Tuesday, May 06, 2008

Danillo


He must have looked up each and every word as he converted his letter from Portuguese to English, surely slipping the phrases in and out of Spanish when doubting specific translations. In the end, it wasn’t his translation but his heart that bled across the page: A letter to his girl’s family. “I would crawl into the envelope with this letter if I could,” he writes. It’s mailed the next day and will fly to the northern hemisphere lovingly tucked in a shoebox along with the cookies he baked them.

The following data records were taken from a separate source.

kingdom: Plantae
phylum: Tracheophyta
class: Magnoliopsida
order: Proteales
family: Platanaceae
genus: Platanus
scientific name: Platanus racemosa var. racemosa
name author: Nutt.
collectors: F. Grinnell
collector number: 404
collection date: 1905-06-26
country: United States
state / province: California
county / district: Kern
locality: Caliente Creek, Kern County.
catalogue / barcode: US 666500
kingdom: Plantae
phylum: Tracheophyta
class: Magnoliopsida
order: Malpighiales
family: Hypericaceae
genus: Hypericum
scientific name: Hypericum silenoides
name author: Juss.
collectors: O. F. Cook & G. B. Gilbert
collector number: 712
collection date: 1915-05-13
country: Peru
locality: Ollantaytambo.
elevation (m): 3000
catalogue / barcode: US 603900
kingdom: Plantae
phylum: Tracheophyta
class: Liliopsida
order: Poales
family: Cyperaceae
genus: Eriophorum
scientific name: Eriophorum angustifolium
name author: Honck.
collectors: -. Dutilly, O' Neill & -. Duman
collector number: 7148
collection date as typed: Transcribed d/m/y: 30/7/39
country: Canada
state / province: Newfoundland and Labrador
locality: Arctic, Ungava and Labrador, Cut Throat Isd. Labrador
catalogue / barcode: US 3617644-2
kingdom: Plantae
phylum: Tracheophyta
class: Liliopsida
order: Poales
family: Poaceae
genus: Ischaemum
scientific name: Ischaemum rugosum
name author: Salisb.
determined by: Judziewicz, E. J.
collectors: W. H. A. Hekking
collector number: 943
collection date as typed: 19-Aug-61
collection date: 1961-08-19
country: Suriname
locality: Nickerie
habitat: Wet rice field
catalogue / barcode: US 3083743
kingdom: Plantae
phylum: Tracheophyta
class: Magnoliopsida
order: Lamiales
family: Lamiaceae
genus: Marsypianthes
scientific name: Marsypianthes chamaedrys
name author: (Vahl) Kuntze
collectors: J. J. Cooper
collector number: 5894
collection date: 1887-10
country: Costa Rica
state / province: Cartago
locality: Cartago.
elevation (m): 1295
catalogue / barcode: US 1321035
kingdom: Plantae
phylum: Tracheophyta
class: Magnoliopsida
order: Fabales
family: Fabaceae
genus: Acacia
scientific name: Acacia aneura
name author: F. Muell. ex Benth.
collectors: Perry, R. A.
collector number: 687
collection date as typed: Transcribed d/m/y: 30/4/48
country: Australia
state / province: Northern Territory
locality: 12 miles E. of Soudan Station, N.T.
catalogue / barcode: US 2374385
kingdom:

His oozing sweetness and heaving sadness at the loss of his love is completely unexpected from the red-tinted dreadlocks hanging messily in his now red-tinted eyes. But tears don’t lie and he’s not confused about his desire for a family.

He’s been alone since age 15, when his Brazilian mother kicked him out of the house. At birth she had given him to an elderly couple that then died when he was 9. He went back to his mother for the next 6 years. She tried to kill him three times. He doesn’t share the details. He says that strangely the only time their relationship is peaceful is when he asks her love advice, though it’s not likely to be of help with this long-gone girl to whom he writes now.

Of his nearly 20 Brazilian cousins, half have died before age 18 – mostly from violence. His family has had a series of encounters with easy come, easy go money – mostly embezzlements. He confesses a recent banking scandal he was invited to participate in – a tempting offer for someone in his shoes. Instead he pays his tuition and rent humbly, by selling chocolate cakes out of his backpack at the University. The other students, especially the other Brazilians, make fun of his cakes and his dreadlocks. But his grades are good and the cakes help pay the bills.

It’s unclear how he became a believer. But there was a stint with the Mormons that may have been his hook and though he left them eventually, he spent two years studying theology in Brazil before coming to Bolivia. Since then, he’s been in a series of unlikely positions that seem to scream God’s plan for his life whether he knows it or not.

His humility is dumbfounding. Born to help people and with a life crafted for compassion, he will be an amazing physician.